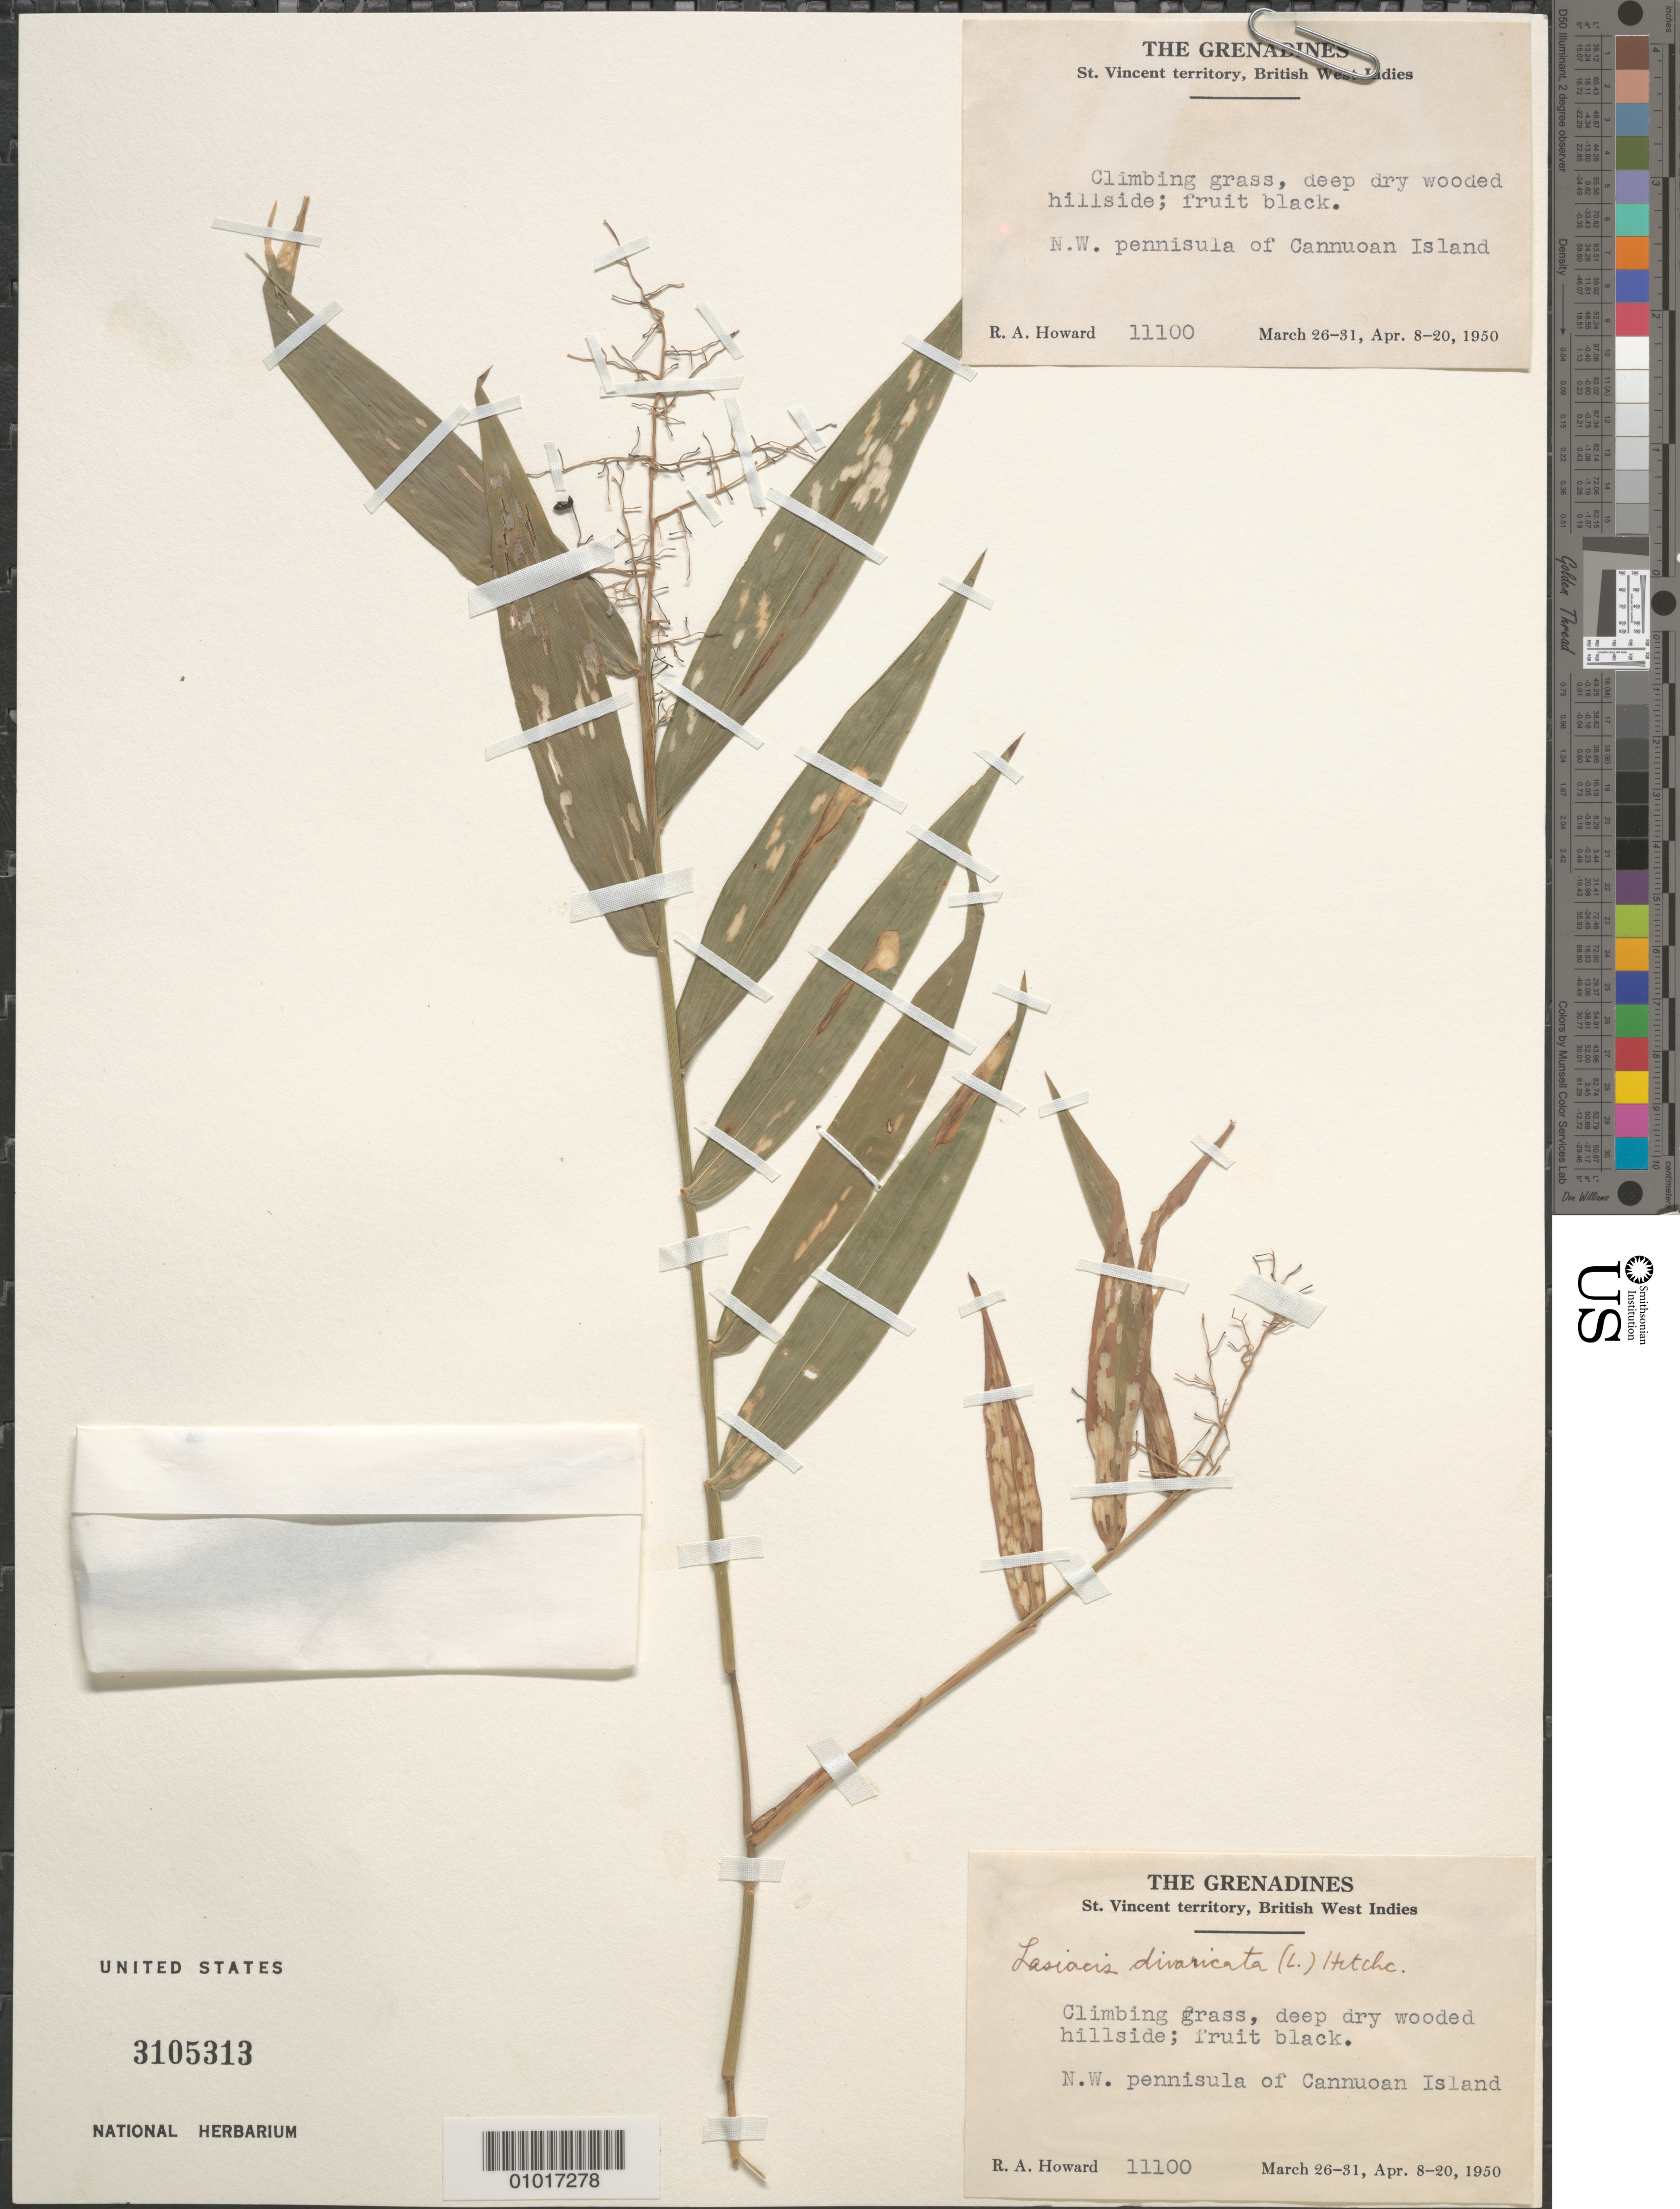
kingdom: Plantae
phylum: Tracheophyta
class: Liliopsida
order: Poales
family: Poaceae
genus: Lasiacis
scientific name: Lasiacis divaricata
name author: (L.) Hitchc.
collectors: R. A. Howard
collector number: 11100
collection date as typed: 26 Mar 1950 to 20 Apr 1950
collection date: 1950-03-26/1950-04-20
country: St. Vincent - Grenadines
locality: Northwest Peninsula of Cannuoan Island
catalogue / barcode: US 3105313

---

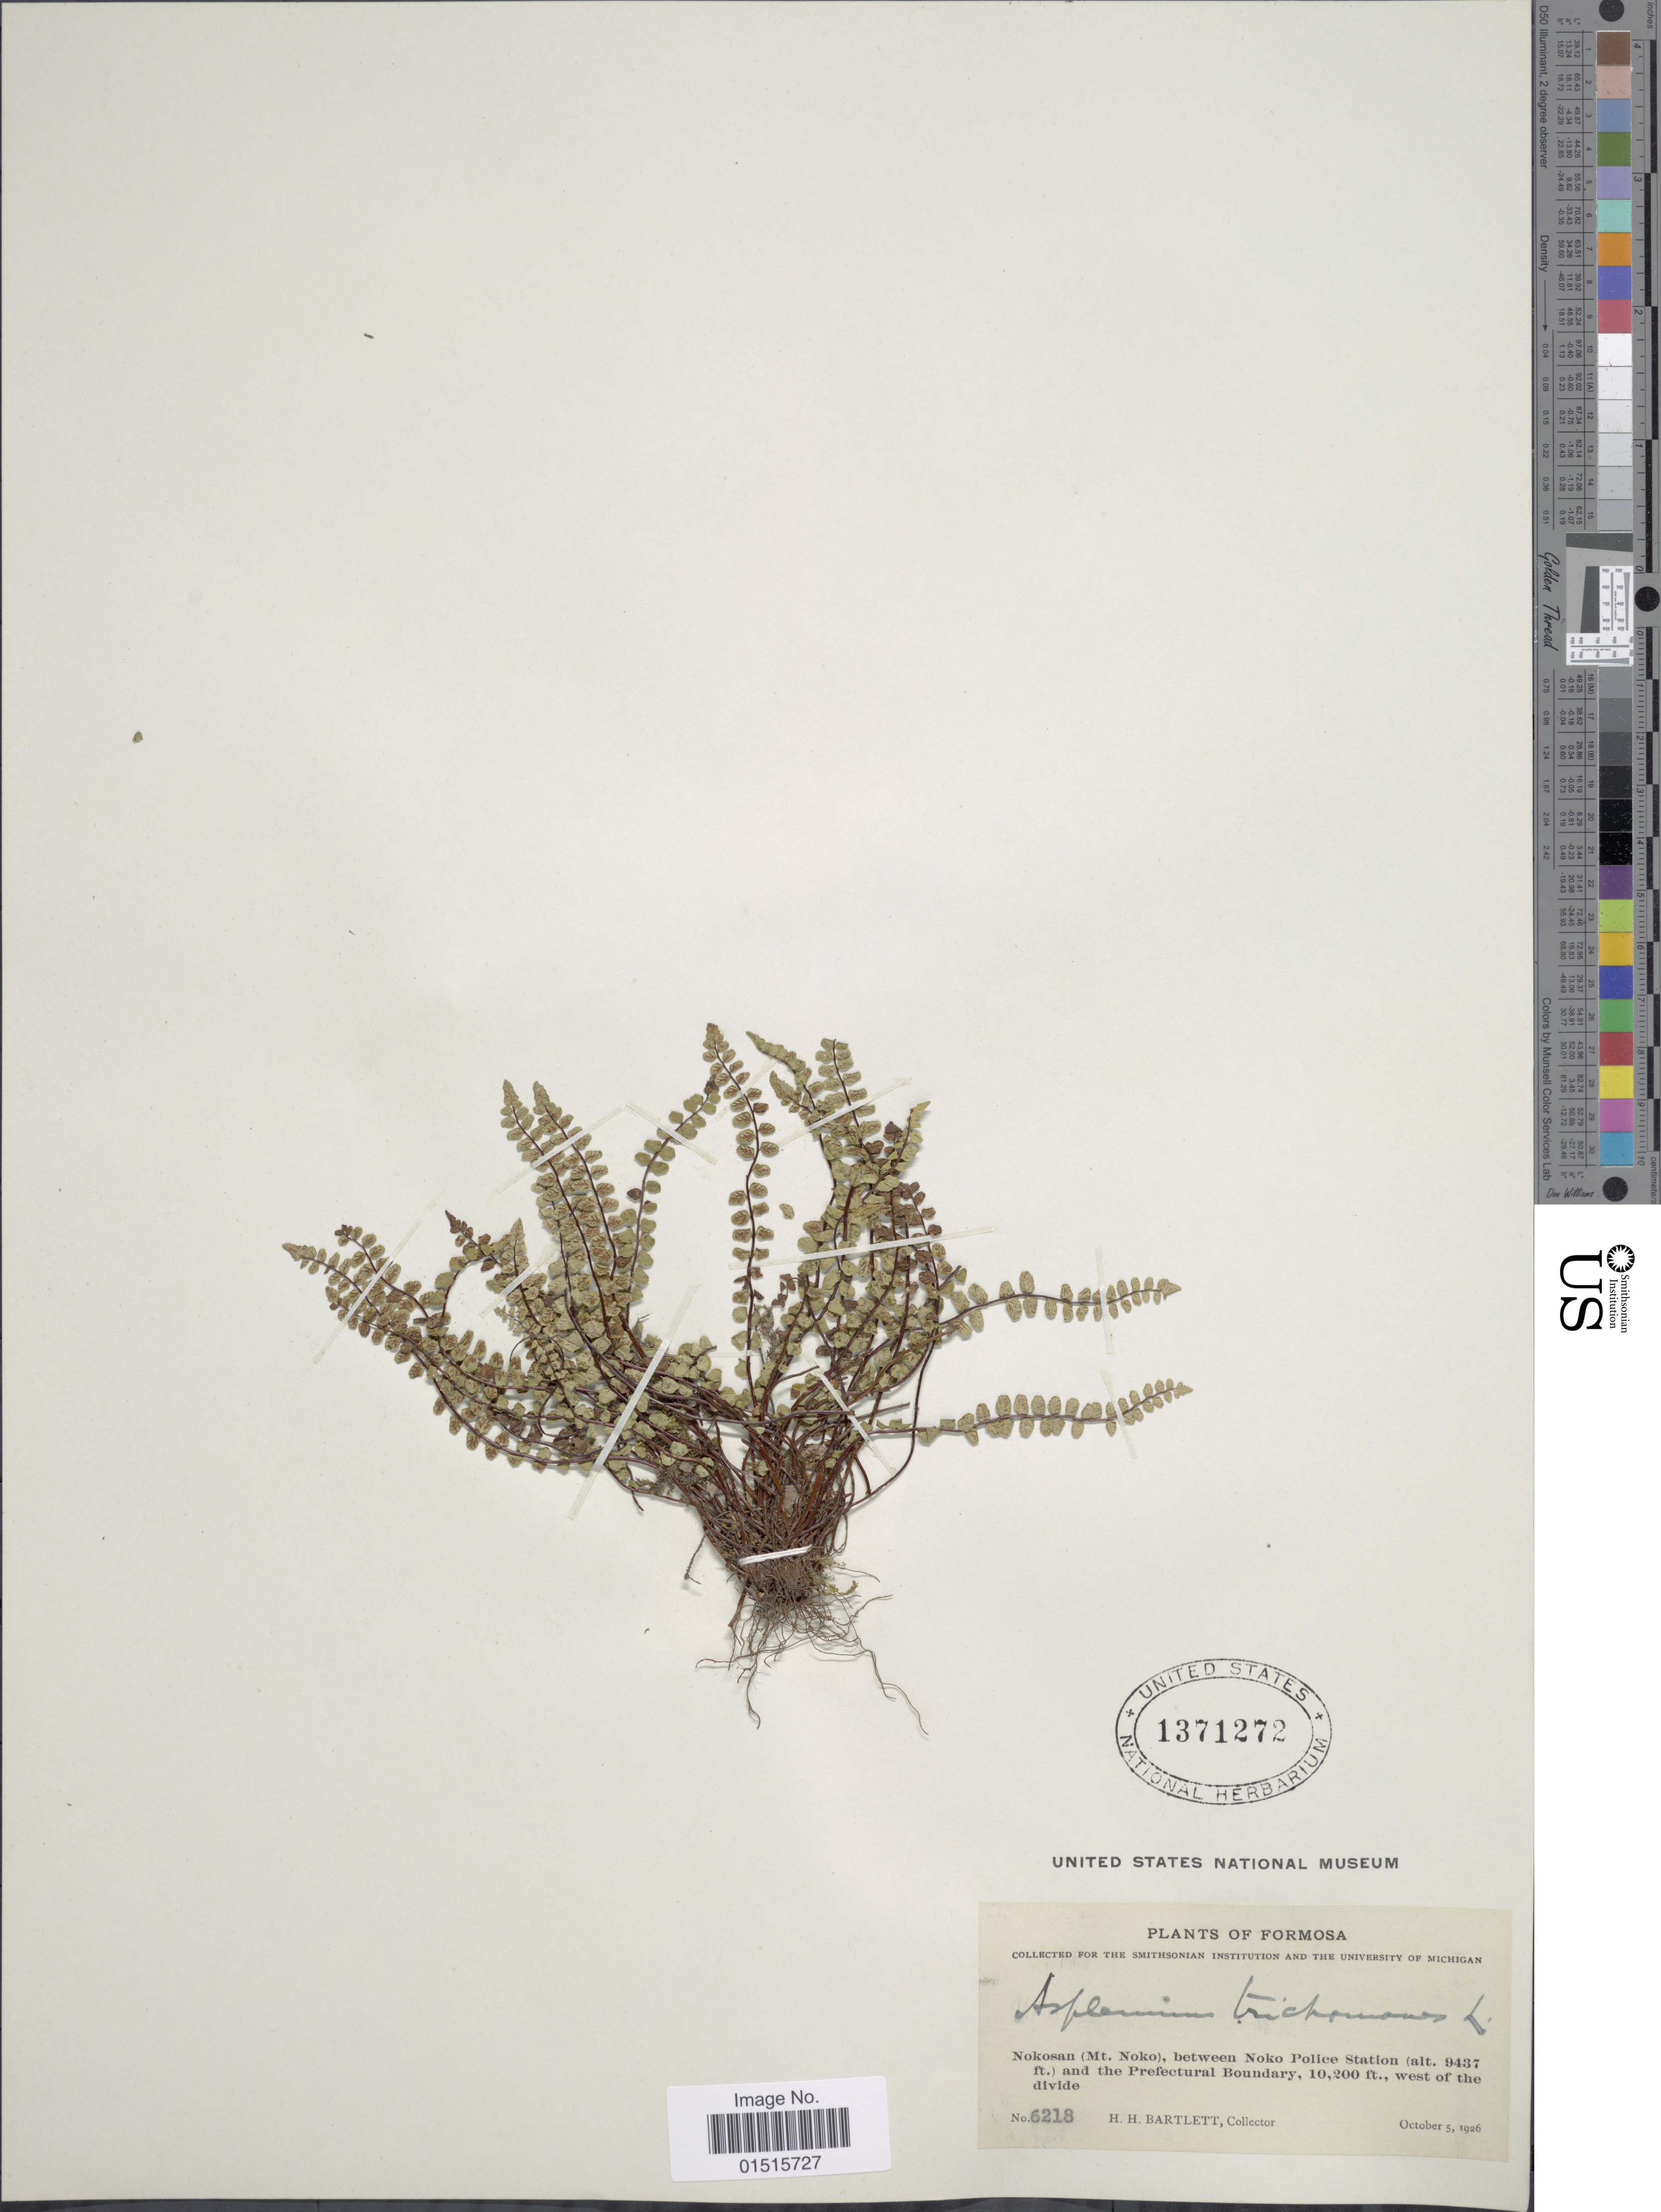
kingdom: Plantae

Short problem
Express the lines of the records above, from the one containing "collector number: 11100" down to the one containing "locality: Northwest Peninsula", both included, as a Markdown table with the columns Row and Line, omitting blank lines. Give the row number under Row and the line itself under Line.

Finished answer
| Row | Line |
|---|---|
| 1 | collector number: 11100 |
| 2 | collection date as typed: 26 Mar 1950 to 20 Apr 1950 |
| 3 | collection date: 1950-03-26/1950-04-20 |
| 4 | country: St. Vincent - Grenadines |
| 5 | locality: Northwest Peninsula of Cannuoan Island |